### 本文
________________________

【EU】欧州会計監査院、加盟国での5G導入の安全保障上の懸念で調査開始。EU統一アプローチ重用

EUの欧州会計監査院(ECA)は12月8日、EU加盟国での5G(第5世代移動通信システム)の導入に対し、安全保障上の懸念があると表明し、監査プログラムを正式に発動したことを公表した。サイバーセキュリティやハードウェアが中国の影響を受け、市民社会の安全に懸念がありながら、EU加盟国が統一した政策を導入しないことを問題視した。

EUでは、全加盟国が2020年末までに5Gサービスを導入することを支援しており、2020年にはEU17ヶ国と英国が導入を完了している。5Gサービスの導入が遅れることは、EUの競争力や戦略的独立性を低下させるとしつつも、安全保障上の懸念にも対処する必要があるとの考えを示した。特にECAは9月、加盟国の重要インフラで、中国企業の5G通信設備を使うことに安全保障上の懸念がないかを十分チェックすべきとの報告書もまとめている。

________________________

### 提示情報
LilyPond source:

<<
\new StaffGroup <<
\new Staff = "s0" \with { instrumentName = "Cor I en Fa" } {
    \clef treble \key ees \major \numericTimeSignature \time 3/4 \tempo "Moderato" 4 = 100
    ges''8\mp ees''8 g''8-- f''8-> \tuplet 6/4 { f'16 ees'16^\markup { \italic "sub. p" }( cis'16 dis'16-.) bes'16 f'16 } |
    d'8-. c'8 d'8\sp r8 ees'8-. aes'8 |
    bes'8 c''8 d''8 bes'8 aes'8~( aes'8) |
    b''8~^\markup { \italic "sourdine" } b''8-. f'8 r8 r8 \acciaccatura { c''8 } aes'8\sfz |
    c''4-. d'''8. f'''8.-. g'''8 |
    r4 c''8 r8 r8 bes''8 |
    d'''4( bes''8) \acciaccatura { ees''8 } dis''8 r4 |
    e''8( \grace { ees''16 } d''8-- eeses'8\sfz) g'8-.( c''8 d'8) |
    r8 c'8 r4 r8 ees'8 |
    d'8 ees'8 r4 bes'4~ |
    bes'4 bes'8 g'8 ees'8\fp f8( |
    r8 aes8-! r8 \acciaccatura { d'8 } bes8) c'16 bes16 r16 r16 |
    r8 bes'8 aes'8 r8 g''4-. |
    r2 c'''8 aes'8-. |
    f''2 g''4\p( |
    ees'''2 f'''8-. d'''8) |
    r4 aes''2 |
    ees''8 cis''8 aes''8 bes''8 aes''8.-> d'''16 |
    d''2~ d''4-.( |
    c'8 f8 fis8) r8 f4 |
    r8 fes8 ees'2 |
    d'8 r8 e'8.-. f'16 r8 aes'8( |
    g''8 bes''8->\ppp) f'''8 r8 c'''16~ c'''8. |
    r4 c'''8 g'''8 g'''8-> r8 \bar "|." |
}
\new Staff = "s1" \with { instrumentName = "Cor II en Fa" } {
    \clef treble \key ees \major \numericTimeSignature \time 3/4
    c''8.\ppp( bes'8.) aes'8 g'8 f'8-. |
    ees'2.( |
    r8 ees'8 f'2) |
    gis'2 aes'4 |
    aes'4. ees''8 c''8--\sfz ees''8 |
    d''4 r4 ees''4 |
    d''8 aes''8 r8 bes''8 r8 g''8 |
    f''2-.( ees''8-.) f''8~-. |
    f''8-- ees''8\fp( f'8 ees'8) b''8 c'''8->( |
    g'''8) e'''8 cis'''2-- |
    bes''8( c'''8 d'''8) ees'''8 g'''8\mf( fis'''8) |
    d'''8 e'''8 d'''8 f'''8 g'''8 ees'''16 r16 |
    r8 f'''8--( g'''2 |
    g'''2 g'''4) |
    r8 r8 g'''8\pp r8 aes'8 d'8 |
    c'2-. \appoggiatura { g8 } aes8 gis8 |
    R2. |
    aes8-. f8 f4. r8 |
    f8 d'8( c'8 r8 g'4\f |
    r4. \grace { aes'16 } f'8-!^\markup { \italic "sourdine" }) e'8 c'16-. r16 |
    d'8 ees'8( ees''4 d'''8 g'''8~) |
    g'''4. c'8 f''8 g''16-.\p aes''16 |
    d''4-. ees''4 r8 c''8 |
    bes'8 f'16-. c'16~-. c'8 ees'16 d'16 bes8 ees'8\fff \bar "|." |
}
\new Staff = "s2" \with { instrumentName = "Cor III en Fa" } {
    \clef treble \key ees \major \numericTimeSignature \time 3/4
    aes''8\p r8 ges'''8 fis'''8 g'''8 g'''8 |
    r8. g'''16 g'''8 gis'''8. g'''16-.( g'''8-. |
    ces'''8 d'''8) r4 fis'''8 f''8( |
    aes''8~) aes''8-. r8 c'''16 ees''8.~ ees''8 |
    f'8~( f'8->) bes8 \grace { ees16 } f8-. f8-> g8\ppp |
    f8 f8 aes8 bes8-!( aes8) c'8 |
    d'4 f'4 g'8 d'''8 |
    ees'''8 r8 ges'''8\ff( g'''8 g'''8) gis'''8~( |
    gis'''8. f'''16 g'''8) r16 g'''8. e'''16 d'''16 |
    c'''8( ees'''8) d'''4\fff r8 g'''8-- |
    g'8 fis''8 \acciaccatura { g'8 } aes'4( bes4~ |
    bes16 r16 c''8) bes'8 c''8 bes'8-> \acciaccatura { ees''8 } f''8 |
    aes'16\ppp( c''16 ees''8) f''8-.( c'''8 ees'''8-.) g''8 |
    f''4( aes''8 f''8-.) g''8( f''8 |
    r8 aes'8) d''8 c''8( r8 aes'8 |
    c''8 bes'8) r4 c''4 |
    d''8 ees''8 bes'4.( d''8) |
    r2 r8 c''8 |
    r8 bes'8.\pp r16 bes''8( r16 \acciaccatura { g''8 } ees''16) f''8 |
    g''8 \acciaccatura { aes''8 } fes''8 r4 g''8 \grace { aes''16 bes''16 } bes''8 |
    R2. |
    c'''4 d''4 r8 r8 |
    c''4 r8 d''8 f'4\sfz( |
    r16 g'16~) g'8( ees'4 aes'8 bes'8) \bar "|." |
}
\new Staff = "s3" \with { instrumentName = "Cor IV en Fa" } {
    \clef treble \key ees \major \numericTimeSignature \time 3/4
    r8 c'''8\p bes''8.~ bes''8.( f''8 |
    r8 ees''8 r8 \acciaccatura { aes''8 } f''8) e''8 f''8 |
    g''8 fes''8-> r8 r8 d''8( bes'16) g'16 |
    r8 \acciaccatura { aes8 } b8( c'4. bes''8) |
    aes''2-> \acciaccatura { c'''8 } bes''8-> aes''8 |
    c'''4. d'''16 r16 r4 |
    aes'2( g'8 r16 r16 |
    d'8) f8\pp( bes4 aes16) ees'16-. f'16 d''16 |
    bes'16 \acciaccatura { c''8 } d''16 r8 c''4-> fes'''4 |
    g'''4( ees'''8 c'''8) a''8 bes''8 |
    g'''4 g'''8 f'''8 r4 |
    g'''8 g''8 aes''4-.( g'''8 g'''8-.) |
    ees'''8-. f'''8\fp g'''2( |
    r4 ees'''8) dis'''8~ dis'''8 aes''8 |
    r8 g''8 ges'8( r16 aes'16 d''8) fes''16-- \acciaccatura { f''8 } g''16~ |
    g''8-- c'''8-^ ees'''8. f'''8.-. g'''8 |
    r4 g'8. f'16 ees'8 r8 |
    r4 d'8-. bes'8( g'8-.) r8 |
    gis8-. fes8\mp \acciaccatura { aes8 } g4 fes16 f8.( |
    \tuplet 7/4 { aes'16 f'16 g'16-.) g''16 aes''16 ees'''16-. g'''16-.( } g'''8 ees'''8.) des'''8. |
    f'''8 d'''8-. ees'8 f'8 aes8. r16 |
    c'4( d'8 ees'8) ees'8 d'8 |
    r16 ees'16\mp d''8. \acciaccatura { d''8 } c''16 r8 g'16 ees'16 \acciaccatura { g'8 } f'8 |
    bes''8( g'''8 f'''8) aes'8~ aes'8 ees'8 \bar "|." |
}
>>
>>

________________________

### 課題一覧
(a) 欧州会計監査院と5Gの記事について、次の問いに答えること。
(i) ECAが監査プログラムの正式な発動を公表したのは何月何日か。
(ii) 2020年に5Gの導入を完了していたのは、EUの何か国と、ほかにどの国か。
(iii) ECAが9月にまとめた報告書では、何を十分チェックすべきとしたか。
(b) 欧州会計監査院と5Gの記事の続きを、最後の文の後から書き足すこと。

### 各課題の解答
(a)
(i) 12月8日
(ii) EU17か国と英国
(iii) 加盟国の重要インフラで中国企業の5G通信設備を使うことに、安全保障上の懸念がないか

(b)
5Gは、超高速インターネットが可能となり、特にIoTの急速な進展が期待されている。欧州委員会は、自動車、医療、輸送、エネルギーを5G導入の戦略分野と位置づけており、加盟国内で新たに230万人の雇用創出を展望。年間の経済効果は1,130億ユーロ(約14兆円)と見立てている。しかし、5G関連の特許技術は、中国のファーウェイ(華為科技)が16%、ZTE(中興通訊)が10%、サムスン電子14%、LG12%と、中韓企業で過半を占め、欧州企業ではノキア11%、エリクソン7%に留まっている。

ECAは2016年から、ドイツ、スペイン、ポーランド、フィンランドの4ヶ国を対象に、サンプル調査を実施中。但し同調査には、一部で懸念が広がっている人体や動物への健康被害の内容は含まれていない。

こうした背景から、ECAは今回、5Gに対するEUでの統一的な政策アプローチが必要とし、欧州委員会から加盟国への支援、EUとしての5G導入、加盟国の5G導入に関する安全保障上の懸念に関し、公式調査を開始するとした。